Latin literature first appeared in the 3rd century bc; its tradition has continued, in various forms, down to the present day. The disintegration of the Roman Empire and the gradual development of the Romance languages out of Vulgar Latin (the non-literary language of the general populace) did not for centuries affect Latin's position as the pre-eminent literary language of western Europe. Latin literature, in a Christianized form, continued to develop during the Middle Ages, when Latin served as the official language of the Roman Catholic Church. With the rise of Renaissance humanism in the 14th century and its emphasis on reviving the classical forms of the ancient world came a new burst of creativity in Latin, which lasted into the 17th century.
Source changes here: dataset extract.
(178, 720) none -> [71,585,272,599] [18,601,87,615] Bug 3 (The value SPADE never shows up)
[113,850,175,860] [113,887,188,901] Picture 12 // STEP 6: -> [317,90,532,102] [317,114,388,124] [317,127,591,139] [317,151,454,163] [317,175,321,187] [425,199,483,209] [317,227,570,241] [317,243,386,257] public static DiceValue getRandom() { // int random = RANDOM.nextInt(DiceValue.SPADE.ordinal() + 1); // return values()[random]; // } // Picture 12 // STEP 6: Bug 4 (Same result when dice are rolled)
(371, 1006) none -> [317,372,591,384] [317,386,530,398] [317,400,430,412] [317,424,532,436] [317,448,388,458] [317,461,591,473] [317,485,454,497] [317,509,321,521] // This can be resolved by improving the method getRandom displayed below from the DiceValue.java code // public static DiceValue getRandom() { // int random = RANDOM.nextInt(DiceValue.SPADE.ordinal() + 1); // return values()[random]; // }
Until recent times, in Western culture, knowledge of classical Latin (as well as Greek) literature was basic to a liberal education.
The literature of Rome was itself modelled on Greek literature and served in turn as the basic model, especially in the Renaissance, for the development of later European literatures. Because of their close formal dependence on Greek models, Roman writers were concerned with emphasizing the specifically Roman quality of their experience; perhaps most important, almost all Roman writers had to come to terms with Rome's civilizing mission in the world. The greatest accomplishments of Roman literature are found in epic and lyric poetry, rhetoric, history, comic drama, and satire—the last genre being the only literary form the Romans invented.
Latin literature began with Livius Andronicus, who came to Rome as a Greek-speaking slave. He translated Homer's epic the Odyssey into Latin verse and wrote the first dramas in Latin as well as translations of Greek plays. The first native Roman writer was Gnaeus Naevius (c. 270-c. 201 bc), who followed the example of Livius Andronicus. His comedies were especially successful, and he also composed the Bellum Poenicum, an epic poem on the First Punic War fought between Rome and its rival, Carthage. The first really important Roman writer, however, was Quintus Ennius, famous for his Annales, a vigorous and energetic poem telling the story of Rome and its conquests in hexameter lines successfully adapted from Greek into Latin. Ennius's pioneering work served as the prototype for Roman epic and was affectionately imitated by later poets who refined his rugged style. Only scattered fragments remain of the works of these earliest writers, but 21 plays of the first true genius in Roman literature, the comic writer Plautus, are extant. Comedy was Rome's most effective contribution to the development of drama; the lively and robust plays of Plautus served as a model for much subsequent European comedy and have been performed and imitated into modern times. Plautus's world of benighted masters, wily slaves, innocent maidens, and young men hopelessly and absurdly in love was taken over by the second Roman comic genius, Terence. Terence's plays are smoother and more graceful than those of his predecessor, less boisterously funny but perhaps more touching. The statesman Cato the Elder, a political conservative and the implacable enemy of Carthage, was the earliest master of Roman prose. An effective orator, he provided the first models for Roman rhetoric. His treatise on farming, De Agri Cultura (c. 160 bc), still survives. The great master of satire, a genre apparently invented by Ennius, was Gaius Lucilius, who gave it its standard form in which a sharply defined voice pokes ruthless fun at a wide range of human foolishness, in both the public and private realm. Only fragments of Lucilius's work have survived.